Tolkien argues that the association between children and fairy stories is not due to a natural preference children may have for them, or because their—often very dark—subject matter is suitable for children, but instead reflects an attempt by adults in the modern “rational” world to distance themselves from the genre. Tolkien compares fairy stories to used furniture that an adult relegate to a playroom, specifically because he is unconcerned with what the children will do to it. His argument is reinforced by the truth that children are not more prone to choose fairy stories when left to their own devices: children are given fairy stories by adults. Tolkien references his own childhood and his disinterest in many of the stories in Andrew Lang’s original collection as evidence that children do not inherently prefer fables or fairy stories. It is on this point that Tolkien directly disagrees with Andrew Lang’s ideas about fairy stories, which were primarily based in his work as a folklorist and anthropologist. Lang argued that children were easier to fool into believing in the fantasy world, akin to Tolkien’s “Secondary World,” and so could suspend disbelief with more success that adult readers. Tolkien argues instead that an author, “makes a Secondary World which your mind can enter […] inside it, what he relates is ‘true’: it accords with the laws of that world” (132).

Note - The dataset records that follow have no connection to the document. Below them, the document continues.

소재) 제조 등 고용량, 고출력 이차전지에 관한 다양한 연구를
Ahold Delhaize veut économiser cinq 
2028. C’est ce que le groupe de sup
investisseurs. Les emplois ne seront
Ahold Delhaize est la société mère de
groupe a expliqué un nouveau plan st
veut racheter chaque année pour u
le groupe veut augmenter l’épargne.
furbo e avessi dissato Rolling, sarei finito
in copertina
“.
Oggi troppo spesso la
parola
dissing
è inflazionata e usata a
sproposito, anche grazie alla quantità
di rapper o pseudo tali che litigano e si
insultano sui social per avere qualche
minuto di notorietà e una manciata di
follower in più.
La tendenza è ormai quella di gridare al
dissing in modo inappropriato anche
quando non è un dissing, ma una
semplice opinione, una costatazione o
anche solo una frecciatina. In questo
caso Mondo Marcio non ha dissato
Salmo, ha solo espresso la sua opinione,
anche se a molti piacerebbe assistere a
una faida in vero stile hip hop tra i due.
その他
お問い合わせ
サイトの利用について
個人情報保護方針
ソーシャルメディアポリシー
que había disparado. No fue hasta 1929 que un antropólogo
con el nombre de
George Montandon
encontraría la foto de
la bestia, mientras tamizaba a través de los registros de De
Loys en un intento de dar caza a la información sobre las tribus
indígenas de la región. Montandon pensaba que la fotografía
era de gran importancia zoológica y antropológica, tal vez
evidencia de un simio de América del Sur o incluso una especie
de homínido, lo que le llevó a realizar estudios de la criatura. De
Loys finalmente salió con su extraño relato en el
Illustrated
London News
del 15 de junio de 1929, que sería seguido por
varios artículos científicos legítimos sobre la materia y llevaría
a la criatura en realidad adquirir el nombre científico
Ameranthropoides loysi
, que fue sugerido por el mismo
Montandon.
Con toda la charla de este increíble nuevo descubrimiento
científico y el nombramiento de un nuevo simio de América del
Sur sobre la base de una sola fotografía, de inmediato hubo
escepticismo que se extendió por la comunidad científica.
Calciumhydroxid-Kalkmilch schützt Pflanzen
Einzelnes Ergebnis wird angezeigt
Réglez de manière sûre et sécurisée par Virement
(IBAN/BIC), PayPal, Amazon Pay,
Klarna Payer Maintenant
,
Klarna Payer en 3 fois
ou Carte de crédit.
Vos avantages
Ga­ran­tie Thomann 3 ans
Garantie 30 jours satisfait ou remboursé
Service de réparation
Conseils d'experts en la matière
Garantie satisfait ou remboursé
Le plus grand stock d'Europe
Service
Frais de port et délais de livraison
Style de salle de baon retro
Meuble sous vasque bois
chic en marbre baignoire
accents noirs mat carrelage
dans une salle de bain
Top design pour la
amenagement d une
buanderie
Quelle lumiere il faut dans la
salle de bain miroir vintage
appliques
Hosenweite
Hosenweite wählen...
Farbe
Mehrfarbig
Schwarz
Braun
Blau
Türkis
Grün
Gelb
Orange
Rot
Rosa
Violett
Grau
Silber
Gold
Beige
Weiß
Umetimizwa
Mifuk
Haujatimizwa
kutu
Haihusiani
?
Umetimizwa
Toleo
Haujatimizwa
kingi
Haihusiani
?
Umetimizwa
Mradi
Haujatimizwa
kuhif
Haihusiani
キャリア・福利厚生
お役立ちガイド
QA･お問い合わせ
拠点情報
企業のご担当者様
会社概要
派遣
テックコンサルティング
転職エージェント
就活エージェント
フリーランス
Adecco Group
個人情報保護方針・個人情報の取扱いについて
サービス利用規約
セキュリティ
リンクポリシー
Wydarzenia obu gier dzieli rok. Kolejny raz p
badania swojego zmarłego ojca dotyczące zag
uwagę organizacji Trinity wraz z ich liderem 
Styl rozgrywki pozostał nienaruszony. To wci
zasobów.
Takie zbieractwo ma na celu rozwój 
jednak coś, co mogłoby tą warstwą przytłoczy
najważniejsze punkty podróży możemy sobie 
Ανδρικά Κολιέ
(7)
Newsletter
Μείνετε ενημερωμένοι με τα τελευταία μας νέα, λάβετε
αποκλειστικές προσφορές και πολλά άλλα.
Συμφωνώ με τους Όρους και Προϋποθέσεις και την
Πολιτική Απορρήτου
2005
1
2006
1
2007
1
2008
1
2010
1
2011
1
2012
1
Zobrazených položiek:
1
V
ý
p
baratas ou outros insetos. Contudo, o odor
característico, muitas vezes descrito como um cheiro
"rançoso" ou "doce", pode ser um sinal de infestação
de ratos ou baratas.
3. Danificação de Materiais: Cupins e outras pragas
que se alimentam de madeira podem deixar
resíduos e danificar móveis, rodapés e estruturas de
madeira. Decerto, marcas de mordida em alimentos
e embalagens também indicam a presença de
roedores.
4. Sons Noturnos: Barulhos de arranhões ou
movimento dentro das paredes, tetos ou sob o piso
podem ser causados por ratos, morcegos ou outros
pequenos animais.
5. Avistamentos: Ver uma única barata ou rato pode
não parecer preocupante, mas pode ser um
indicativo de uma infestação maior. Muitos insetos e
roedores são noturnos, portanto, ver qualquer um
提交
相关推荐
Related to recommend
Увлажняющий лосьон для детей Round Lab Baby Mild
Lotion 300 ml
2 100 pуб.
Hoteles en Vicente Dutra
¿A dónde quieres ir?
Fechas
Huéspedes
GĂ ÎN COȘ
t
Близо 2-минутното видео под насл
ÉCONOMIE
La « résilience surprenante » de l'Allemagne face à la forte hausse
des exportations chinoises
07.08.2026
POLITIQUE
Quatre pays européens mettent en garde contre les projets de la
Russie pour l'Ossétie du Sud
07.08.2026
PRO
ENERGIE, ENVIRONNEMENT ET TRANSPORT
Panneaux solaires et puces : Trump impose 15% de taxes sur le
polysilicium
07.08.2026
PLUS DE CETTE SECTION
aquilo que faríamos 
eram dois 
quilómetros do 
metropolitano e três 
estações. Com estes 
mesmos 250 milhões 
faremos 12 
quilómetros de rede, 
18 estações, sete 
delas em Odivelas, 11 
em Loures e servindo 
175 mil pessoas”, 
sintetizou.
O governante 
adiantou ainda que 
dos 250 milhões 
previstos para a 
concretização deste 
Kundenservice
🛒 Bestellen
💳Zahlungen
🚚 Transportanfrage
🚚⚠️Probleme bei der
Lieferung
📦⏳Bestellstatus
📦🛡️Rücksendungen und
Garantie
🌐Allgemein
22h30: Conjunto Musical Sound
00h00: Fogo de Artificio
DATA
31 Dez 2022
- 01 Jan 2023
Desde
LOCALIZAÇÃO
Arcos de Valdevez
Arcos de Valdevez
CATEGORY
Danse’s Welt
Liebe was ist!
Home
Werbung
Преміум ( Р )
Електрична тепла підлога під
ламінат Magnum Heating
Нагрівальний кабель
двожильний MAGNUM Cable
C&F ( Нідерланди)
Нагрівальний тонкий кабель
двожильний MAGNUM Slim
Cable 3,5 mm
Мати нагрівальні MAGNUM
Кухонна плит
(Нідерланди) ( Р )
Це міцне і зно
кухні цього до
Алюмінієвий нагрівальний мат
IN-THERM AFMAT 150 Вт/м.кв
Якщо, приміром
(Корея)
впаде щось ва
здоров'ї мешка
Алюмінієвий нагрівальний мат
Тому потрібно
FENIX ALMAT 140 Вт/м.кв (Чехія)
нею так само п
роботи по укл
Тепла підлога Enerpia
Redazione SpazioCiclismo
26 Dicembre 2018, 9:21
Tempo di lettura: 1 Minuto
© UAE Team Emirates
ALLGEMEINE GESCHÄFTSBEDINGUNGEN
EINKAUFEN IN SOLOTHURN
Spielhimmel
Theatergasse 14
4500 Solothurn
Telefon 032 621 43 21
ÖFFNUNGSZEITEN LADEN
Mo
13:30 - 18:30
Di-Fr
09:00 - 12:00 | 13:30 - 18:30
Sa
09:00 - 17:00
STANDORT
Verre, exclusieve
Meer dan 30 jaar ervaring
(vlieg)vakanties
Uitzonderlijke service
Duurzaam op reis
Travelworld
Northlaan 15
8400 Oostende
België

Therefore, the success of a fantasy is not based on whether or not the reader believes the events are true in the Primary World, but whether the events ring true in the laws of the Secondary World.
Tolkien also suggests that the relegation of fairy-stories to children is a result of adult critics’ tendency to treat children as “a special kind of creature, almost a different race, rather than normal, if immature, members of a particular family, and of the human family at large” (130). If children were innately separate from their adult counterparts, then perhaps there ought to be story forms uniquely suited for child readers; but, if children are indeed just young adults, then they should be interacting with age-appropriate versions of the same story forms. Tolkien uses this line of argument to claim that, since children are of the same family as adults, fairy-stories cannot be a child-only form of storytelling and must have value and function for adult readers.